## WORK ITEM
Word for word, retype the tail of the data below, starting with the line that has "the data!) | | | | | |" and including the last line.

[Data extracted from a collection]
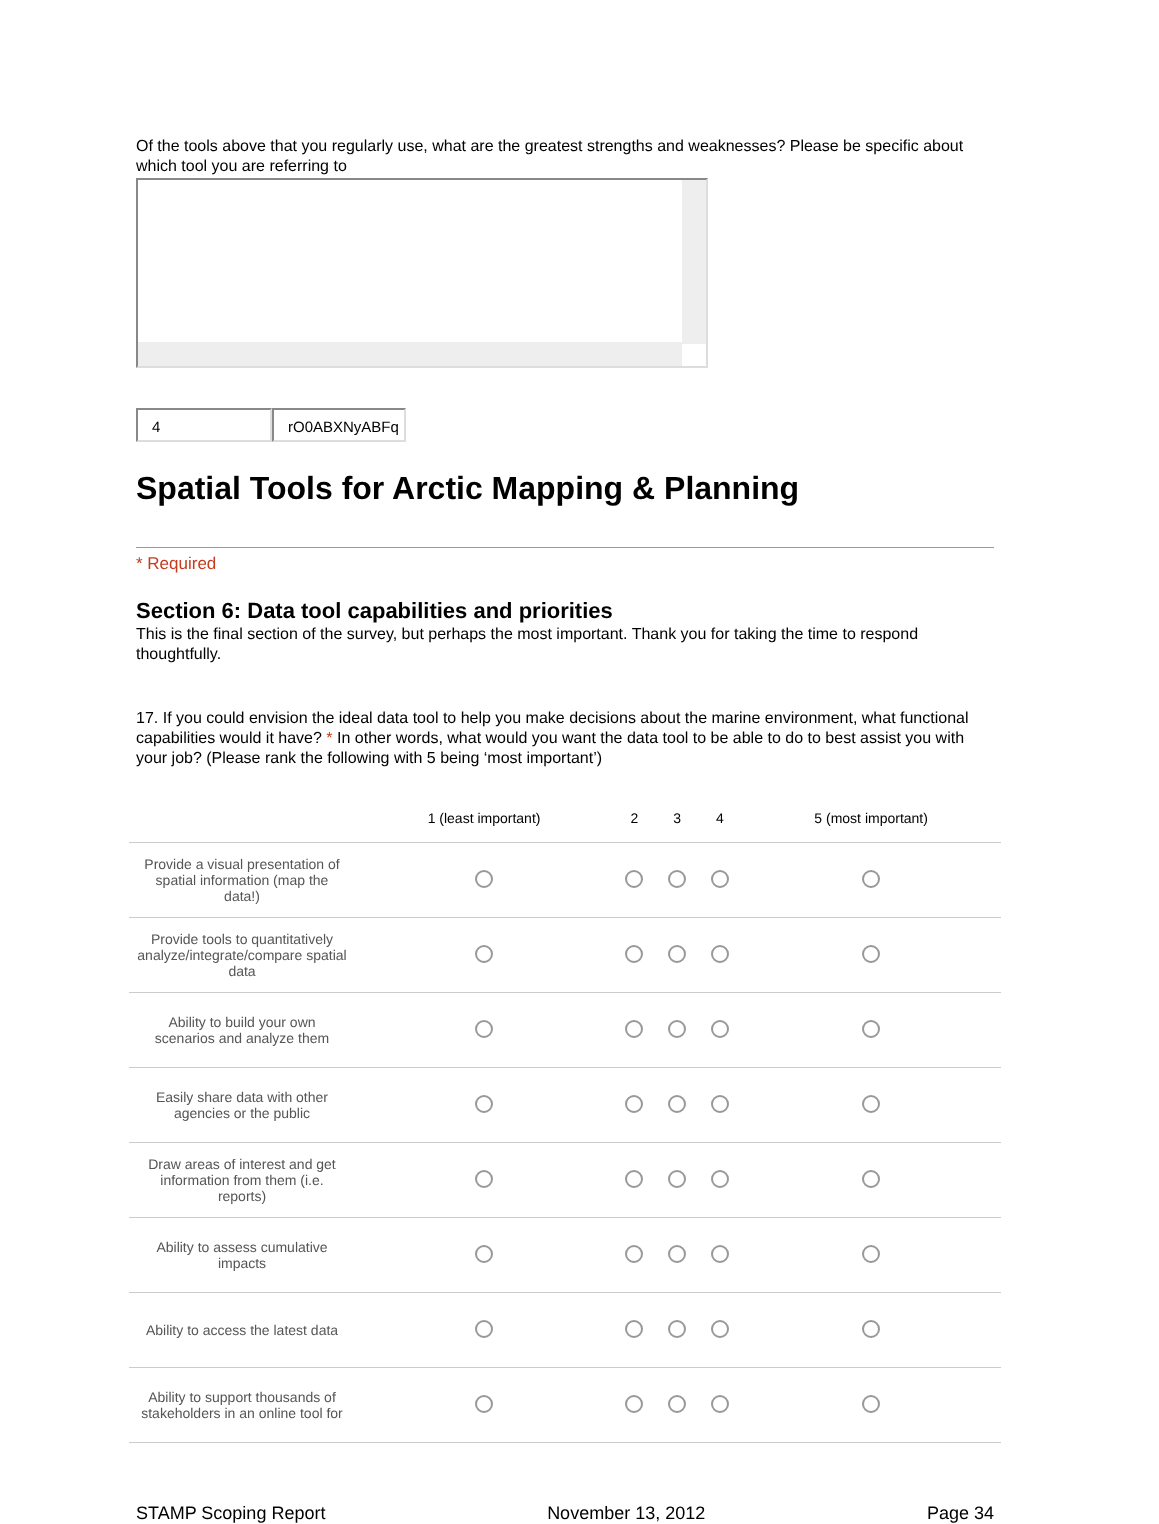Of the tools above that you regularly use, what are the greatest strengths and weaknesses? Please be specific about which tool you are referring to
4 rO0ABXNyABFq
Spatial Tools for Arctic Mapping & Planning
* Required
Section 6: Data tool capabilities and priorities
This is the final section of the survey, but perhaps the most important. Thank you for taking the time to respond thoughtfully.
17. If you could envision the ideal data tool to help you make decisions about the marine environment, what functional capabilities would it have? * In other words, what would you want the data tool to be able to do to best assist you with your job? (Please rank the following with 5 being ‘most important’)
| | 1 (least important) | 2 | 3 | 4 | 5 (most important) |
| --- | --- | --- | --- | --- | --- |
| Provide a visual presentation of spatial information (map the data!) | | | | | |
| Provide tools to quantitatively analyze/integrate/compare spatial data | | | | | |
| Ability to build your own scenarios and analyze them | | | | | |
| Easily share data with other agencies or the public | | | | | |
| Draw areas of interest and get information from them (i.e. reports) | | | | | |
| Ability to assess cumulative impacts | | | | | |
| Ability to access the latest data | | | | | |
| Ability to support thousands of stakeholders in an online tool for | | | | | |
STAMP Scoping Report November 13, 2012 Page 34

## ANSWER SECTION
| Provide a visual presentation of spatial information (map the data!) | | | | | |
| Provide tools to quantitatively analyze/integrate/compare spatial data | | | | | |
| Ability to build your own scenarios and analyze them | | | | | |
| Easily share data with other agencies or the public | | | | | |
| Draw areas of interest and get information from them (i.e. reports) | | | | | |
| Ability to assess cumulative impacts | | | | | |
| Ability to access the latest data | | | | | |
| Ability to support thousands of stakeholders in an online tool for | | | | | |
STAMP Scoping Report November 13, 2012 Page 34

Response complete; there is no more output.